Encouraging new figures suggests that mortgage lending within the UK may be showing signs of a recovery.
The statistics from the Council of Mortgage Lenders (CML) indicate that total mortgage lending hit £16.5bn in March. This was 21% higher than results recorded in February.
However, lending is down 12% in the first quarter of 2015, in comparison to the final three months of 2014. Additionally, lending is down 3% on a year-on-year basis.[1]

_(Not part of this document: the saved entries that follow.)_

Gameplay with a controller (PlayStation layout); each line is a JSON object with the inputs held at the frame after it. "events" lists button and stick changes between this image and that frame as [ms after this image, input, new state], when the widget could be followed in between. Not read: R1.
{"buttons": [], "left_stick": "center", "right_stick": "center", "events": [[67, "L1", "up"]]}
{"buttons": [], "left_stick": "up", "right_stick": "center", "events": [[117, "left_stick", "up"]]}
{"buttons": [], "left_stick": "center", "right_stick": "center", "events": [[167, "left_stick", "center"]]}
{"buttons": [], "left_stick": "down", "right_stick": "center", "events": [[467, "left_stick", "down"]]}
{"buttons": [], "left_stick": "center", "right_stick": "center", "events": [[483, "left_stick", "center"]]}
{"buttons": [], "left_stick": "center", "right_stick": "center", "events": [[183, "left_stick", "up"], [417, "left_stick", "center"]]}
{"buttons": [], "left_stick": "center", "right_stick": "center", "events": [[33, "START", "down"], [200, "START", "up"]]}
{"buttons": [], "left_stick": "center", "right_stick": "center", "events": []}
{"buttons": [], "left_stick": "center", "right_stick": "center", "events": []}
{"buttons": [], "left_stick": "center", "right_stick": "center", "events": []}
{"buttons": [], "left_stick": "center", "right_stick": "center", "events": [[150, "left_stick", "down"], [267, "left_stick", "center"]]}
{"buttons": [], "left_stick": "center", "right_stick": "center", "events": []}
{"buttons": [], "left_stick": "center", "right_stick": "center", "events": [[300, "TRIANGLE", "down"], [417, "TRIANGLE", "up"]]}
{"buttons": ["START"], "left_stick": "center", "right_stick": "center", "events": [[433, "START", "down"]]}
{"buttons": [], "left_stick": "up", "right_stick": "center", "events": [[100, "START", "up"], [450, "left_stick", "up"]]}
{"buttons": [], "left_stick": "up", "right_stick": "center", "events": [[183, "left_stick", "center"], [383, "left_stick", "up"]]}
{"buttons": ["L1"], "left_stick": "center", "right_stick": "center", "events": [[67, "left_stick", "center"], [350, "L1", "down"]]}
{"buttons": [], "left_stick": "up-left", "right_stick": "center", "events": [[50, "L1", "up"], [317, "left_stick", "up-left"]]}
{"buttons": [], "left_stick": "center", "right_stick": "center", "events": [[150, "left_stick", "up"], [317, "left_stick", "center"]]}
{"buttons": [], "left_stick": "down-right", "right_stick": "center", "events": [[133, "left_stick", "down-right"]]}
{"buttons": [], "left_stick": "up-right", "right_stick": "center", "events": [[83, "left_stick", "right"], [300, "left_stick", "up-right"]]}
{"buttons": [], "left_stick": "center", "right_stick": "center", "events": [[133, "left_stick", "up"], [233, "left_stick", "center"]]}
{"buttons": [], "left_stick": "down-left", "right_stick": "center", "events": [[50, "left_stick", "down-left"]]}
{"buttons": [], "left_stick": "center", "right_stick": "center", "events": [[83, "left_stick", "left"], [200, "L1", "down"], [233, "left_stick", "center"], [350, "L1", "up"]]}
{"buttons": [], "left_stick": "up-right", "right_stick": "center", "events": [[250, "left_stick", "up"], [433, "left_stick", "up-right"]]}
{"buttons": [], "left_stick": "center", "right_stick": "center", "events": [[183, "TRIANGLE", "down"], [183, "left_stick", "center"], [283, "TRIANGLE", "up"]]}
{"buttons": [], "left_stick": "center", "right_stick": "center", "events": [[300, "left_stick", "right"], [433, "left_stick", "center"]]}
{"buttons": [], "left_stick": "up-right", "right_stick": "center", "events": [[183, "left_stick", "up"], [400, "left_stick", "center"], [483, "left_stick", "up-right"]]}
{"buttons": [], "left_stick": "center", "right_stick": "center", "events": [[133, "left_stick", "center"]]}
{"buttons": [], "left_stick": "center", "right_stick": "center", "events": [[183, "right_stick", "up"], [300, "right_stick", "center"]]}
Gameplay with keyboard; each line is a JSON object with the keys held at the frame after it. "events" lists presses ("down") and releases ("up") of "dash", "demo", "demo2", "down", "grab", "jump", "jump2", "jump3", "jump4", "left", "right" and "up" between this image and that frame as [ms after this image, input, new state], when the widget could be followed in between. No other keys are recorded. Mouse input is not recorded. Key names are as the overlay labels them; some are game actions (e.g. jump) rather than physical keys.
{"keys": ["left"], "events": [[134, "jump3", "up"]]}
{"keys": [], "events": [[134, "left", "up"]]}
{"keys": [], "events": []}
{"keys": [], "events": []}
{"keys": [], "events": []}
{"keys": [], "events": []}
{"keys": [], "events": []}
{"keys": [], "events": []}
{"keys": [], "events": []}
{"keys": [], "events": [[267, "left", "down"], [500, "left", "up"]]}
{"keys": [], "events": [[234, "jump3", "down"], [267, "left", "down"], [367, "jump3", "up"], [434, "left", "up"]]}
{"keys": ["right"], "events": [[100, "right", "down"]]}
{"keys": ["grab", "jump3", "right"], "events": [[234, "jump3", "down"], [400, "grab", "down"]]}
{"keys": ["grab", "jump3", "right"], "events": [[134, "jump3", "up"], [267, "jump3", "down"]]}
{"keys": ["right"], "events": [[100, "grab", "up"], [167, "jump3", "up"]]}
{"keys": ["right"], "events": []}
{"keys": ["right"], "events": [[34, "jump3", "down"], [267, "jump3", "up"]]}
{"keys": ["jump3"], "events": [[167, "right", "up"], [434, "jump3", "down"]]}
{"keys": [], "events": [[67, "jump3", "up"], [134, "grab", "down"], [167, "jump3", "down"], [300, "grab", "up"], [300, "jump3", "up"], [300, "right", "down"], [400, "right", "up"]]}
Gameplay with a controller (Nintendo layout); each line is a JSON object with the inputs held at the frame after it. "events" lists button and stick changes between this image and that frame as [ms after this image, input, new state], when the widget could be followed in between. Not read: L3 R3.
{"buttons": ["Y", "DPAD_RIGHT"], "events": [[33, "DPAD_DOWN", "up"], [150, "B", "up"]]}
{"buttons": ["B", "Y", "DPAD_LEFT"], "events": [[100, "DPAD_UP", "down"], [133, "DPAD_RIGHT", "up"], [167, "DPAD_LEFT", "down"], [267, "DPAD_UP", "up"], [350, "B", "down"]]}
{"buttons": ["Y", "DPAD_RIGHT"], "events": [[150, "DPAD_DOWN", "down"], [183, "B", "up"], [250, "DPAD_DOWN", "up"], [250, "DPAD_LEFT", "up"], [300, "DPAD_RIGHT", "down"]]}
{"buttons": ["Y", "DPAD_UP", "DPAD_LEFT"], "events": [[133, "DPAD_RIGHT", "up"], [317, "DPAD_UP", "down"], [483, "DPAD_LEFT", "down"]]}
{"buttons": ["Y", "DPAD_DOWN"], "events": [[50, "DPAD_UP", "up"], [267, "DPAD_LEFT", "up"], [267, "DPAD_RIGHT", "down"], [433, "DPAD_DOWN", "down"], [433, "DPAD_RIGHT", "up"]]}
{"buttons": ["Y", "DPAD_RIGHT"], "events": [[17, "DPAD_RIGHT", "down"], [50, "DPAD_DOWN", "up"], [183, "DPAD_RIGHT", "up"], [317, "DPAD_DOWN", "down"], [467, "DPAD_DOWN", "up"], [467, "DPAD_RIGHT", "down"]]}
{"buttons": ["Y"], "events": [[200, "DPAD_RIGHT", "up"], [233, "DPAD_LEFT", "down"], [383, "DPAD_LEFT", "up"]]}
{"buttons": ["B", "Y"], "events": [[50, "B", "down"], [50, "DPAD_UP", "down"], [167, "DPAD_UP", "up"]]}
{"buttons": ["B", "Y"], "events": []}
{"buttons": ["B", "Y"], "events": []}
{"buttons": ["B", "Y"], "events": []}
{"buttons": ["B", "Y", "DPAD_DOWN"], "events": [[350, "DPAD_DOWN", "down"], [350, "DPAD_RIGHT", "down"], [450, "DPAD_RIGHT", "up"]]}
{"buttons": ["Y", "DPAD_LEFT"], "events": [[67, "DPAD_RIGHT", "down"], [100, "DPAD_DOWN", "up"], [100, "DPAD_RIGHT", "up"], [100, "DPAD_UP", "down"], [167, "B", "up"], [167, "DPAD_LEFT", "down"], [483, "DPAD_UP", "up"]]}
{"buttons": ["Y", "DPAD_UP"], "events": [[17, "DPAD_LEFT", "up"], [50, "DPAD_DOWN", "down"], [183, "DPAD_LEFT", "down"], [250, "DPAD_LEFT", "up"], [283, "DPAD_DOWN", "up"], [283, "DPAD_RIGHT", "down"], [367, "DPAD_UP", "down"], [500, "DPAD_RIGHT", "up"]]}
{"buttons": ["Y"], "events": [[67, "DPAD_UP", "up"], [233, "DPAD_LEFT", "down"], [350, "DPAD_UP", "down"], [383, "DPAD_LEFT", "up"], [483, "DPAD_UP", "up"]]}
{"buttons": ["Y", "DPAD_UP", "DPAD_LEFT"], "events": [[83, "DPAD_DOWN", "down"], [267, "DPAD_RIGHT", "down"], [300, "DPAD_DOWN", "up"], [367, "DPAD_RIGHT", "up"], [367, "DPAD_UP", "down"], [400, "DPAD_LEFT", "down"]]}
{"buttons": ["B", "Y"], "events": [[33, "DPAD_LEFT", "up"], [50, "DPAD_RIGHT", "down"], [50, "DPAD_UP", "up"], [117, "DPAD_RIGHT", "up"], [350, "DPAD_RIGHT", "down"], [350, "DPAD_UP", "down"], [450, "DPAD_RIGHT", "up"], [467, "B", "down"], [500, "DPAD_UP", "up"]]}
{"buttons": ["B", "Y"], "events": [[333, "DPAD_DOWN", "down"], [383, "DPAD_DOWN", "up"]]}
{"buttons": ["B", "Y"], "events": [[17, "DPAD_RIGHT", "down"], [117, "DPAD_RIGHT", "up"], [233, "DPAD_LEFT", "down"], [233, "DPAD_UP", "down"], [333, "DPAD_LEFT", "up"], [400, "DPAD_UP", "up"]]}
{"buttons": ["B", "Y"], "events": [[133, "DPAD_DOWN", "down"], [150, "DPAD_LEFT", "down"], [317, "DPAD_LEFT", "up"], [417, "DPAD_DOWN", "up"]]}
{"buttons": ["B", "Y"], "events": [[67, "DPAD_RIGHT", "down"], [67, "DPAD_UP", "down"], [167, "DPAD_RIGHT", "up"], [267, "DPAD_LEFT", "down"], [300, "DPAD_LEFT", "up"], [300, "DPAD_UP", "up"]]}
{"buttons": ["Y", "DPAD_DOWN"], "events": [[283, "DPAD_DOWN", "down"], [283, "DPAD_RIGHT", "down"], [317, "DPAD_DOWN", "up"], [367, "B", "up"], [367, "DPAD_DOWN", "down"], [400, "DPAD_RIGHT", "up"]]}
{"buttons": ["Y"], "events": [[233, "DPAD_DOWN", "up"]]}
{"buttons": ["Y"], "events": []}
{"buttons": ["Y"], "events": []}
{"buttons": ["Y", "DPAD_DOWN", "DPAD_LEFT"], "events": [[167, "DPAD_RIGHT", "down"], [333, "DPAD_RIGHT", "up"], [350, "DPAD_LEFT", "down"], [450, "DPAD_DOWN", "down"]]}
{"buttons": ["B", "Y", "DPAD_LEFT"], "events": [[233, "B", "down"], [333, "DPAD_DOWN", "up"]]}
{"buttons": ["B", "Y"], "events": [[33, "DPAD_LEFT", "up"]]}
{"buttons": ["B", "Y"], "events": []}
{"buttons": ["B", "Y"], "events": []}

More positively, lending in March was up 7% on the same month last year.
Stabilising
CML chief economist Bob Pannell believes that the results suggest that the market is beginning to become stabilised. Pannell said that, ‘sentiment and activity are showing early signs of improvement, and should be further supported by the effects of stamp duty reform.’ He went on to state that, ‘we expect to see lending strengthen over the next few months, albeit from a relatively sluggish start in 2015.’[2]
Buy-to-let lending however continues to go from strength-to-strength. Data released from the Bank of England indicates that gross overall lending for buy-to-let investment purposes during 2014 was £27.4bn.[3]
Gross buy-to-let advances for remortgaging have also substantially increased during recent years. When figures for overall mortgaging are considered, buy-to-let advances went from having a 32% in 2002 to 52% in 2014.[4]
Fighting the nerves
David Whittaker, managing director of Mortgages for Business, believes that buy-to-let is not experiencing the pre-election jitters seen elsewhere in the housing homeowner market. Whittaker said that, ‘election uncertainty might be putting some people off buying a home, but in the meantime millions of tenants still need somewhere to live and landlords are investing in new properties, as buy-to-let mortgage rates reach new lows.’[5]
Whittaker also believes that, ‘rents are picking up on the back of a strengthening jobs market, supporting yields while steady price growth is still providing an additional bonus of capital growth to many landlords.’[6]
Uncertainty
However, Mr Whittaker suggested that there might be clouds on the horizon, saying that, ‘the latest noises from the Bank of England indicate how the powers that be seem as unsure about the future path of interest rates.’ He remains confident however that, ‘when rates do rise, landlords will be in a better position to stand up to headwinds than a year ago as their tenant’ financial health improves.’[7]